(Images with keypoint coordinates)
════════════════════
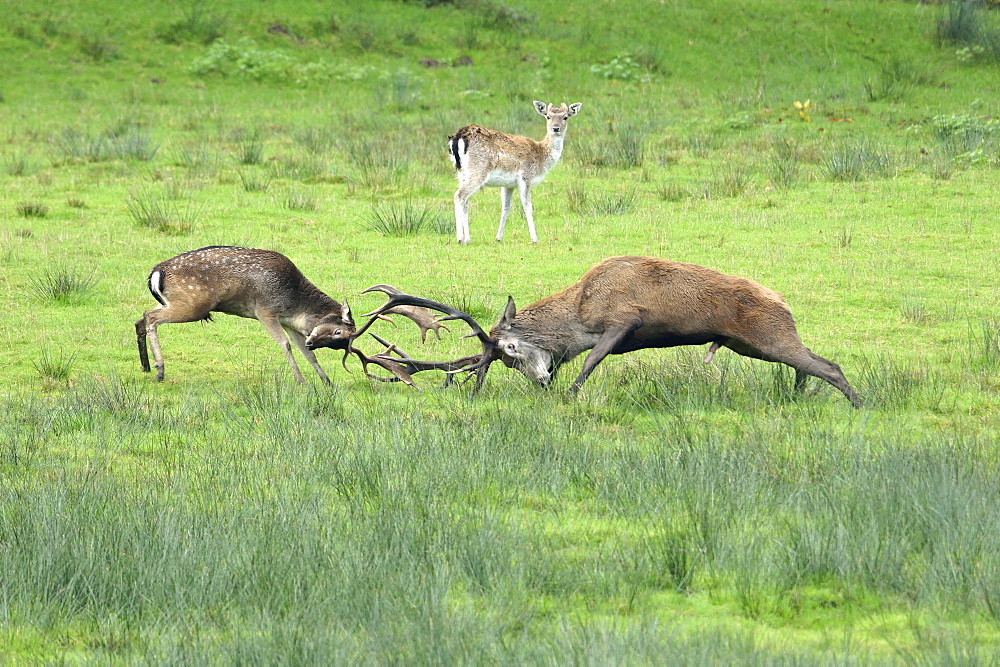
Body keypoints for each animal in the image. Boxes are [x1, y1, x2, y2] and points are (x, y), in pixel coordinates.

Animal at [356, 258, 864, 408]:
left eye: (511, 348)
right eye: (506, 362)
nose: (542, 381)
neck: (581, 310)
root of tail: (784, 303)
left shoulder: (623, 318)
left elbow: (591, 359)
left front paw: (572, 393)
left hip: (768, 335)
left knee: (829, 364)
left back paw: (860, 403)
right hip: (752, 346)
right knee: (808, 365)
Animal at [450, 99, 584, 245]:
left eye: (565, 117)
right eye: (548, 116)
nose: (556, 128)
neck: (541, 156)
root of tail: (459, 136)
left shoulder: (508, 184)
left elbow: (506, 207)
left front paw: (498, 237)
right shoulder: (526, 176)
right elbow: (527, 206)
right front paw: (534, 238)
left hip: (461, 172)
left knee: (465, 201)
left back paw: (465, 238)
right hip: (478, 169)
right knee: (460, 195)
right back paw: (461, 238)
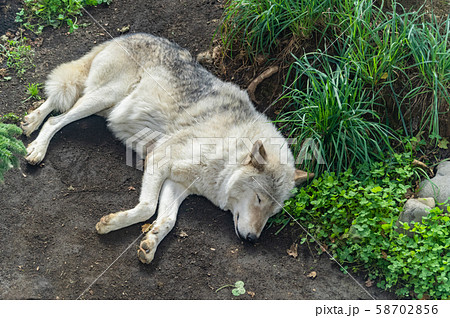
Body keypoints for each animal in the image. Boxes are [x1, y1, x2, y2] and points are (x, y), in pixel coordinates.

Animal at [21, 33, 312, 264]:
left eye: (273, 212)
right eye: (260, 199)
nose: (252, 239)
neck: (227, 153)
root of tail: (128, 35)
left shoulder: (178, 183)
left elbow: (168, 221)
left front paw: (150, 244)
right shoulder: (159, 159)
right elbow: (148, 207)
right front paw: (110, 223)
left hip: (100, 102)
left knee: (59, 101)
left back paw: (29, 121)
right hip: (104, 98)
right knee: (57, 119)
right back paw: (37, 148)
════════════════════
> **Exercise directions**:
A verbatim copy of the entries, stripped of pictures, should be produced.

> **The answer**:
Body keypoints for each animal in the image. Boxes are [x1, y1, x2, y2] and points are (x, y), in pixel coordinates.

Animal at [356, 258, 864, 408]:
left eye: (511, 348)
right eye: (506, 362)
nose: (542, 381)
neck: (581, 310)
root of tail: (784, 303)
left shoulder: (623, 318)
left elbow: (591, 359)
left front paw: (572, 393)
left hip: (768, 335)
left knee: (829, 364)
left back paw: (860, 403)
right hip: (752, 346)
right knee: (808, 365)
Animal at [450, 99, 584, 245]:
left eye: (565, 117)
right eye: (548, 116)
nose: (556, 128)
neck: (541, 156)
root of tail: (459, 136)
left shoulder: (508, 184)
left elbow: (506, 207)
left front paw: (498, 237)
right shoulder: (526, 176)
right elbow: (527, 206)
right front paw: (534, 238)
left hip: (461, 172)
left knee: (465, 201)
left back paw: (465, 238)
right hip: (478, 169)
right knee: (460, 195)
right back paw: (461, 238)
Body keypoints for each animal in the image. Boxes are [x1, y1, x2, y2] and points are (x, y), in pixel coordinates.

Animal at [21, 33, 312, 264]:
left eye: (273, 212)
right eye: (260, 199)
nose: (252, 239)
neck: (227, 153)
root of tail: (128, 35)
left shoulder: (178, 183)
left elbow: (168, 221)
left front paw: (150, 244)
right shoulder: (159, 159)
right elbow: (148, 207)
right front paw: (110, 223)
left hip: (100, 102)
left knee: (59, 101)
left back paw: (29, 121)
right hip: (104, 98)
right knee: (57, 119)
right back paw: (37, 148)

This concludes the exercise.